**Extrait source:**

⟨

Il existe donc essentiellement ces trois catégories de mondes inférieurs, à l’intérieur desquelles il existe une grande variété d’espèces différentes. Les êtres qui constituent ces espèces peuvent être plus ou moins grands, plus ou moins gros, avoir des corps variés, leur permettant de se déplacer de diverses façons — certains en volant, certains en marchant, certains en nageant, d’autres en rampant.

⟩

**Consigne 1:** Relevez toutes les lignes du listing contenant la chaîne « entities », en tenant compte de la casse.
Le texte et le listing n'ont aucun lien entre eux.

**Listing fourni:**
⟨

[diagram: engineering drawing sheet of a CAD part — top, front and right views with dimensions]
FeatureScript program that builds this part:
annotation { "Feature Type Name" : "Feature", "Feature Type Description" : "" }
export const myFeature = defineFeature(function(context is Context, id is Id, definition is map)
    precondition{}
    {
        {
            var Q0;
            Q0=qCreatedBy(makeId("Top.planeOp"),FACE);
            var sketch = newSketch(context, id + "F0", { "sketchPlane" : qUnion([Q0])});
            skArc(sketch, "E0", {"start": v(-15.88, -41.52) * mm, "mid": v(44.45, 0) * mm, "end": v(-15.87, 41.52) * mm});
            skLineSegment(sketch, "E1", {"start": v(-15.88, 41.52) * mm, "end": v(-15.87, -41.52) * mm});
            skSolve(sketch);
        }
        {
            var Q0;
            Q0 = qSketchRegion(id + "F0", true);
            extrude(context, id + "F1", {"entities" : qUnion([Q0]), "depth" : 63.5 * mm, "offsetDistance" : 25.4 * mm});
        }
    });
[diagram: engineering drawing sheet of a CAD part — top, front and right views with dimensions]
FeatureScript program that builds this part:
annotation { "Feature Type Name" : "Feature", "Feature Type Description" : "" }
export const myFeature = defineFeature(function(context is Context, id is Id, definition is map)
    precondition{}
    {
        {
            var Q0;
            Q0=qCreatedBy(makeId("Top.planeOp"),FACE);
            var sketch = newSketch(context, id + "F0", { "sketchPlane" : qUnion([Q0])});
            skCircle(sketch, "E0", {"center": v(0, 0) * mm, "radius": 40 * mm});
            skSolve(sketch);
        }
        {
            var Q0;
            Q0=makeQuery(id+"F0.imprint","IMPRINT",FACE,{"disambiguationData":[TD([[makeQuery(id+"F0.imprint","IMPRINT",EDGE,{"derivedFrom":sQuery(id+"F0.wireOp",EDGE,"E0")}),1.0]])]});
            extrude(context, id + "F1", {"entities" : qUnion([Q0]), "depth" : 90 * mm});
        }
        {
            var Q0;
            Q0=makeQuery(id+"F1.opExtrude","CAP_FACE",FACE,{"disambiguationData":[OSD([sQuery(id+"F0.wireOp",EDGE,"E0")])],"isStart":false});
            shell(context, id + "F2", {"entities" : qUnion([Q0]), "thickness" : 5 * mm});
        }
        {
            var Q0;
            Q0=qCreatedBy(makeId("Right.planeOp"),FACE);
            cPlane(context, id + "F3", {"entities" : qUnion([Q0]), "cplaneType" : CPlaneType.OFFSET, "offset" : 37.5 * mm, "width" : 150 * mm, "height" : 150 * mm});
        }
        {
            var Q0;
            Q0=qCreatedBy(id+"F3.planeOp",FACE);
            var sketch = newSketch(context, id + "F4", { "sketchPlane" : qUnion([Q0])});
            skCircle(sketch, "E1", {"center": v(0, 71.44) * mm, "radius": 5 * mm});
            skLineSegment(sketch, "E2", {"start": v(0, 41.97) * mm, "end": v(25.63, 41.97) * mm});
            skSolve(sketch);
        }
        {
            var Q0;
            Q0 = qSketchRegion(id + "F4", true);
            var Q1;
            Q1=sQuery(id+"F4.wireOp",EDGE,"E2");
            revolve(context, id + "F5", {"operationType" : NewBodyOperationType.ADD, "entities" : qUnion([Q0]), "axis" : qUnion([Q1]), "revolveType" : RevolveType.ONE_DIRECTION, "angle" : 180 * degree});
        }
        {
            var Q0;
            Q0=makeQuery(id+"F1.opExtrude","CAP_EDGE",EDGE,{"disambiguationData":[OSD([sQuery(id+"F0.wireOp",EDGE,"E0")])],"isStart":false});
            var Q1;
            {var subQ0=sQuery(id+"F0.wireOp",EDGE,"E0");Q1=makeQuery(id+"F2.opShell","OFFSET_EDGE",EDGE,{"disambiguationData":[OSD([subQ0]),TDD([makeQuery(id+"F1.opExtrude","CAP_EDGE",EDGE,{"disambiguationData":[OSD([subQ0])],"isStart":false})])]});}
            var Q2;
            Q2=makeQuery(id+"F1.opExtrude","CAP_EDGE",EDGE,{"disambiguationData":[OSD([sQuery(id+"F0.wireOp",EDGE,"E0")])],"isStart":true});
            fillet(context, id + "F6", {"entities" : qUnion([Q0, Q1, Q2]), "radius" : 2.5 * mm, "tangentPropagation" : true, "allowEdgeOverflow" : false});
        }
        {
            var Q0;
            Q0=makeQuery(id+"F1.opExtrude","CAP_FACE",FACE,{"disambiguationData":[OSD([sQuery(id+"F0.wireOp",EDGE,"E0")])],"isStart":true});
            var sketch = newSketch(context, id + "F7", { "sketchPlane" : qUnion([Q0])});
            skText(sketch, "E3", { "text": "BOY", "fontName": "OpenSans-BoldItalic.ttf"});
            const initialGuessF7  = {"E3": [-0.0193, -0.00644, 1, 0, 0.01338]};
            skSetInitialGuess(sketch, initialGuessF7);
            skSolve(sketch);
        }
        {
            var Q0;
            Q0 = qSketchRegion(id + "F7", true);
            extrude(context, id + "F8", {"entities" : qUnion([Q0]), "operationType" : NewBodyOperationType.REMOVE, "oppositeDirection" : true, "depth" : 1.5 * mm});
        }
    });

⟩

**Consigne 2:** Poursuivez le texte sur les mondes inférieurs à la suite de sa dernière phrase.

**Réponse 1:**
            extrude(context, id + "F1", {"entities" : qUnion([Q0]), "depth" : 63.5 * mm, "offsetDistance" : 25.4 * mm});
            extrude(context, id + "F1", {"entities" : qUnion([Q0]), "depth" : 90 * mm});
            shell(context, id + "F2", {"entities" : qUnion([Q0]), "thickness" : 5 * mm});
            cPlane(context, id + "F3", {"entities" : qUnion([Q0]), "cplaneType" : CPlaneType.OFFSET, "offset" : 37.5 * mm, "width" : 150 * mm, "height" : 150 * mm});
            revolve(context, id + "F5", {"operationType" : NewBodyOperationType.ADD, "entities" : qUnion([Q0]), "axis" : qUnion([Q1]), "revolveType" : RevolveType.ONE_DIRECTION, "angle" : 180 * degree});
            fillet(context, id + "F6", {"entities" : qUnion([Q0, Q1, Q2]), "radius" : 2.5 * mm, "tangentPropagation" : true, "allowEdgeOverflow" : false});
            extrude(context, id + "F8", {"entities" : qUnion([Q0]), "operationType" : NewBodyOperationType.REMOVE, "oppositeDirection" : true, "depth" : 1.5 * mm});

**Réponse 2:**
Les actes négatifs mènent aux mondes inférieurs

Ces mondes sont particulièrement indésirables et il faut à tout prix éviter d’y tomber. Lorsque nous accomplissons des actes négatifs (vol, tricherie, mensonge, etc.), des actes malsains, source de peine, de souffrance ou de gêne pour notre entourage, nous nous condamnons à subir ces souffrances et ces gênes que nous avons infligées. Les mondes inférieurs sont des endroits particulièrement propices à cela. Lorsque nous accomplissons des actes négatifs, selon le contexte, selon l’intention et la motivation qui nous ont poussé(e) à les accomplir, nous allons devoir subir des périodes de temps plus ou moins longues, en conséquence de cela. Ces périodes peuvent être très longues ; parfois de plusieurs millions ou milliards d’années pour un crime ou un acte de violence.

Lorsque nous vivons dans les mondes inférieurs, nous n’avons pas l’opportunité d’accomplir des actes sains et positifs. C’est pour cela que Bouddha dit : « Les êtres qui vivent dans les mondes inférieurs ont très peu de chance de renaître dans les mondes supérieurs et ils y sont pour très longtemps. »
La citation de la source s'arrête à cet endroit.